Tag Archives: re-experiencing our childhood pain

Improving Relationships as a Benefit of Spiritual Healing


Intimate relationships can be the most wonderful and the most painful of experiences.  Love can make us feel like we are walking on cloud nine or it can make us feel like someone stuck a dagger into our hearts and ten trucks ran over us.  How do I know?  …well, I have experienced it.  I think it’s because our significant other most closely hits home with who we are and where our pain is.  Relationships mirror to us how we treat ourselves and others.  Yet, we are so quick to point our finger.  He or she is not appreciating us.  They are so critical of us.  If only they would change…  We would be so happy!  Yet how many of us have ever considered where we might not be appreciating ourselves?  Or where we are being critical with ourselves?  Even though our partner may have their own issues, on a spiritual level they are simply pointing out to us how we act with ourselves and others and where we need to heal.

For example, if as a child one of our parents left the household, we may conclude that that parent didn’t love us.  We may go even further to decide that therefore we are not lovable and that we must not deserve to be loved.  This unresolved painful experience including our decision carries a certain energy.  With that energy we attract, even at 40 plus, partners into our lives who continue to prove us right and don’t love us because after all, we are not lovable.  And as such we keep re-experiencing the same pain from our child hood.  The key is to recognize that our partner isn’t doing it to us.  We are doing it to ourselves.  We carry the unresolved pain and energy about who we are and thus create our circumstances with it.  It doesn’t even matter that it’s this particular partner supposedly doing it to us.  If it wasn’t this partner it would be a different partner, because ultimately we are creating the experience.  The mirror effect doesn’t, by the way, just apply to intimate relationship.  It applies to any relationship.  It could be our mother, our child, our brother or it could be a mere stranger we only encountered once.

I had a client once come to me for a clairvoyant reading.  He wanted to know what to do about his employees.  He was clearly frustrated with them.  He complained;  they are irresponsible, they never do what I tell them to do, they are slow at their job and they don’t follow through.  I told him that they were mirroring to him his own behavior and once he changed so would his employees change.  I asked him “where are you being like that?”  His response to me was “I don’t get it.  I can’t see how I am like that.”  It is actually more common than not that we can’t see ourselves or recognize how we are being in a certain way.  I suppose for that reason we have others mirroring our behavior to us.   I suggested that we do some healing around his employees’ behavior which obviously was causing him pain.  After healing a few incidences with his employees I asked him what he might have learned from those experiences or if there was anything his soul wanted to share with him.  His reply was that he needed to place his employees in more suitable positions.  That he had been neglecting to pay attention to his employees and what job they would be best suited for.  He said that he’d been really procrastinating about this and not taking responsibility and that he really needed to follow through in his job.  True story!

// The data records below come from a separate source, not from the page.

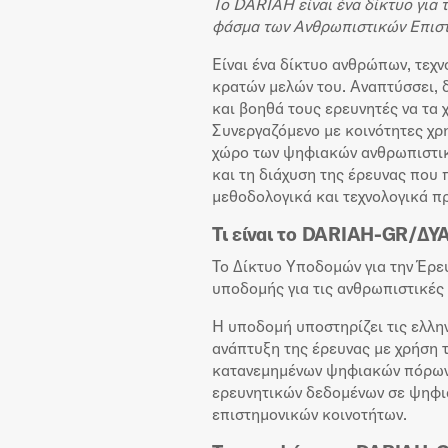
Το DARIAH είναι ένα δίκτυο για
φάσμα των Ανθρωπιστικών Επιστ
Είναι ένα δίκτυο ανθρώπων, τεχν
κρατών μελών του. Αναπτύσσει, 
και βοηθά τους ερευνητές να τα
Συνεργαζόμενο με κοινότητες χ
χώρο των ψηφιακών ανθρωπιστικώ
και τη διάχυση της έρευνας που 
μεθοδολογικά και τεχνολογικά π
Τι είναι το DARIAH-GR/ΔΥΑ
Το Δίκτυο Υποδομών για την Έρε
υποδομής για τις ανθρωπιστικές
Η υποδομή υποστηρίζει τις ελλη
ανάπτυξη της έρευνας με χρήση 
κατανεμημένων ψηφιακών πόρων 
ερευνητικών δεδομένων σε ψηφια
επιστημονικών κοινοτήτων.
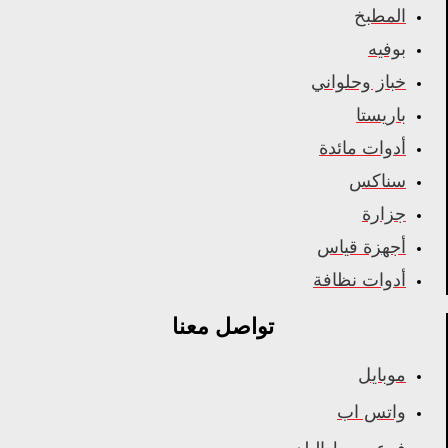
المطبخ
بوفيه
خباز وحلواني
باريستا
أدوات مائدة
سناكس
جزارة
أجهزة قياس
أدوات نظافة
تواصل معنا
موبايل
واتس اب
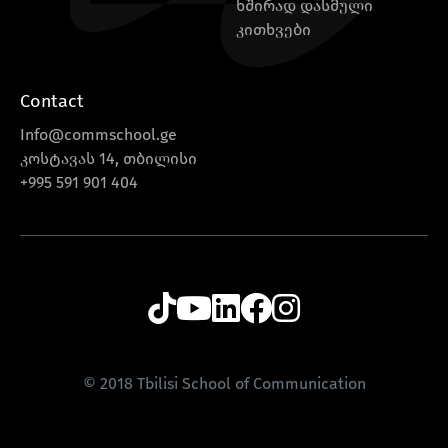
ხშირად დასმული
კითხვები
Contact
Info@commschool.ge
კოსტავას 14, თბილისი
+995 591 901 404
© 2018 Tbilisi School of Communication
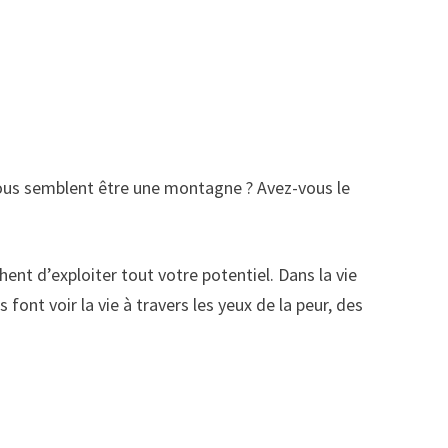
 vous semblent être une montagne ? Avez-vous le
ent d’exploiter tout votre potentiel. Dans la vie
nt voir la vie à travers les yeux de la peur, des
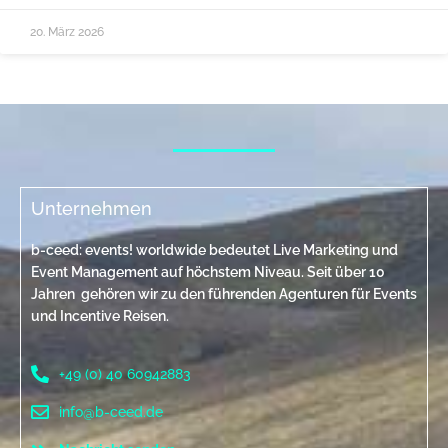
20. März 2026
Unternehmen
b-ceed: events! worldwide bedeutet Live Marketing und
Event Management auf höchstem Niveau. Seit über 10
Jahren gehören wir zu den führenden Agenturen für Events
und Incentive Reisen.
+49 (0) 40 60942883
info@b-ceed.de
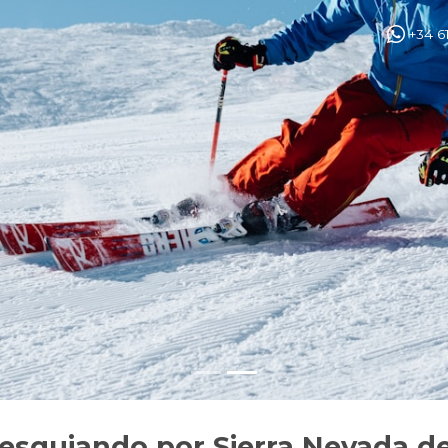
+34 6
 esquiando por Sierra Nevada d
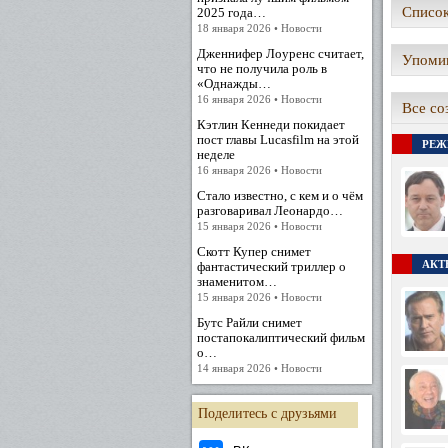
Список
2025 года…
18 января 2026 • Новости
Дженнифер Лоуренс считает,
Упомин
что не получила роль в
«Однажды…
16 января 2026 • Новости
Все со
Кэтлин Кеннеди покидает
пост главы Lucasfilm на этой
РЕЖ
неделе
16 января 2026 • Новости
Стало известно, с кем и о чём
разговаривал Леонардо…
15 января 2026 • Новости
Скотт Купер снимет
АКТЕ
фантастический триллер о
знаменитом…
15 января 2026 • Новости
Бутс Райли снимет
постапокалиптический фильм
о…
14 января 2026 • Новости
Поделитесь с друзьями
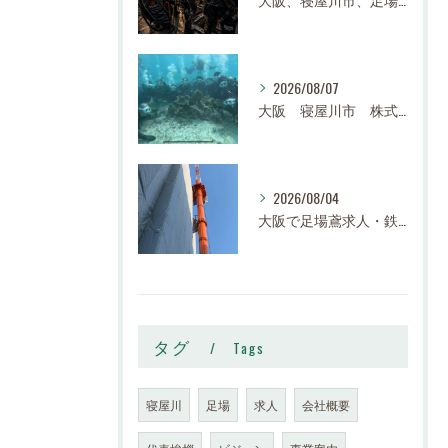
2026/08/07
大阪 寝屋川市 株式会社スロー 足場求人、鉄骨求人、鳶職求人｜建設業、高収入、経験者、未経験大募集
2026/08/04
大阪で足場鳶求人・鉄骨鳶の求人なら株式会社スロー｜寝屋川市で高収入・寮完備・未経験歓迎
タグ
Tags
寝屋川
足場
求人
会社概要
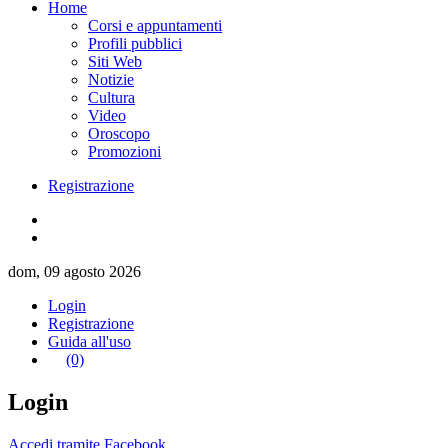
Home
Corsi e appuntamenti
Profili pubblici
Siti Web
Notizie
Cultura
Video
Oroscopo
Promozioni
Registrazione
dom, 09 agosto 2026
Login
Registrazione
Guida all'uso
(0)
Login
Accedi tramite Facebook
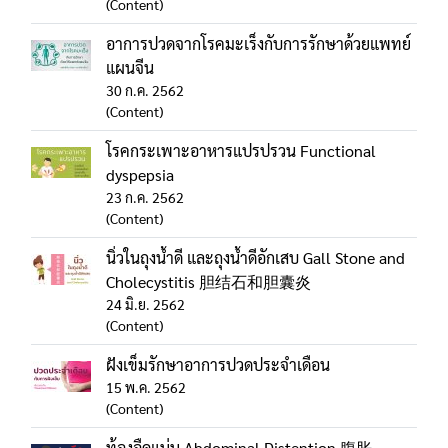
(Content)
อาการปวดจากโรคมะเร็งกับการรักษาด้วยแพทย์
แผนจีน
30 ก.ค. 2562
(Content)
โรคกระเพาะอาหารแปรปรวน Functional
dyspepsia
23 ก.ค. 2562
(Content)
นิ่วในถุงน้ำดี และถุงน้ำดีอักเสบ Gall Stone and
Cholecystitis 胆结石和胆囊炎
24 มิ.ย. 2562
(Content)
ฝังเข็มรักษาอาการปวดประจำเดือน
15 พ.ค. 2562
(Content)
ท้องอืดแน่น Abdominal Distention 腹胀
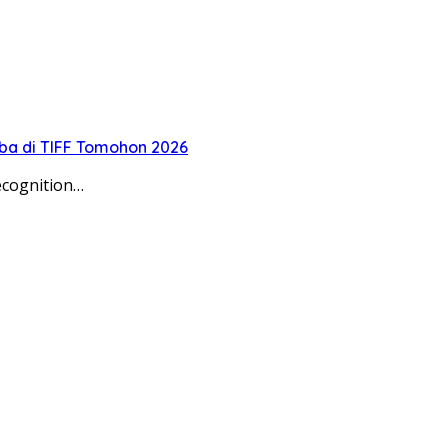
oba di TIFF Tomohon 2026
ecognition…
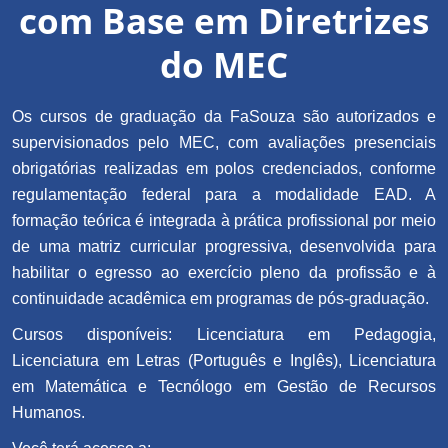
com Base em Diretrizes
do MEC
Os cursos de graduação da FaSouza são autorizados e
supervisionados pelo MEC, com avaliações presenciais
obrigatórias realizadas em polos credenciados, conforme
regulamentação federal para a modalidade EAD. A
formação teórica é integrada à prática profissional por meio
de uma matriz curricular progressiva, desenvolvida para
habilitar o egresso ao exercício pleno da profissão e à
continuidade acadêmica em programas de pós-graduação.
Cursos disponíveis: Licenciatura em Pedagogia,
Licenciatura em Letras (Português e Inglês), Licenciatura
em Matemática e Tecnólogo em Gestão de Recursos
Humanos.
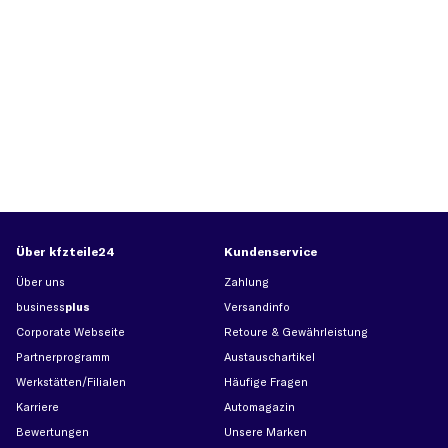
Über kfzteile24
Kundenservice
Über uns
Zahlung
business
plus
Versandinfo
Corporate Webseite
Retoure & Gewährleistung
Partnerprogramm
Austauschartikel
Werkstätten/Filialen
Häufige Fragen
Karriere
Automagazin
Bewertungen
Unsere Marken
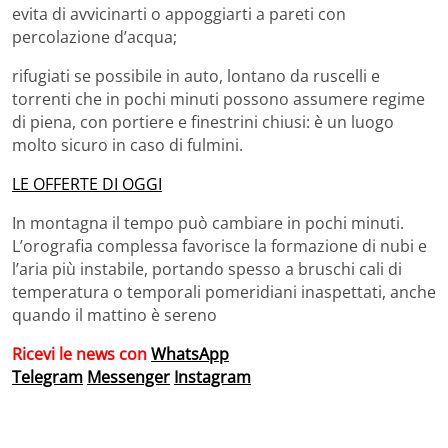
evita di avvicinarti o appoggiarti a pareti con
percolazione d’acqua;
rifugiati se possibile in auto, lontano da ruscelli e
torrenti che in pochi minuti possono assumere regime
di piena, con portiere e finestrini chiusi: è un luogo
molto sicuro in caso di fulmini.
LE OFFERTE DI OGGI
In montagna il tempo può cambiare in pochi minuti.
L’orografia complessa favorisce la formazione di nubi e
l’aria più instabile, portando spesso a bruschi cali di
temperatura o temporali pomeridiani inaspettati, anche
quando il mattino è sereno
Ricevi le news con
WhatsApp
Telegram
Messenger
Instagram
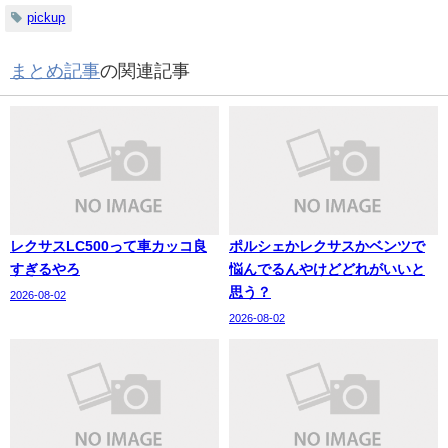
pickup
まとめ記事
の関連記事
レクサスLC500って車カッコ良
ポルシェかレクサスかベンツで
すぎるやろ
悩んでるんやけどどれがいいと
思う？
2026-08-02
2026-08-02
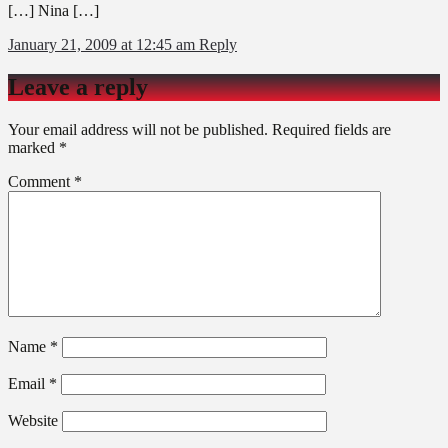
[…] Nina […]
January 21, 2009 at 12:45 am
Reply
Leave a reply
Your email address will not be published.
Required fields are
marked
*
Comment
*
Name
*
Email
*
Website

So, how can we improve our relationships through spiritual healing?  Usually there is a reason why we behave or why we treat ourselves in a certain way.  Nothing that can’t be remedied usually through spiritual healing.  Spiritual healing helps us digest the past unresolved experiences, change the decisions that no longer serve us and shift our perspectives.  Once we transform and shift the energy within us, there is no unpleasent bit to be mirrored anymore.  Suddenly their behavior changes.  ….and we didn’t even have to point a finger or say a word.

So, the next time someone makes a snide remark toward you at the grocery store and you think to yourself “what a shmuck, this is soooo not about me”, know that this is sooooo about you!  …and to change them, all you have to do is change yourself!  Isn’t it fun?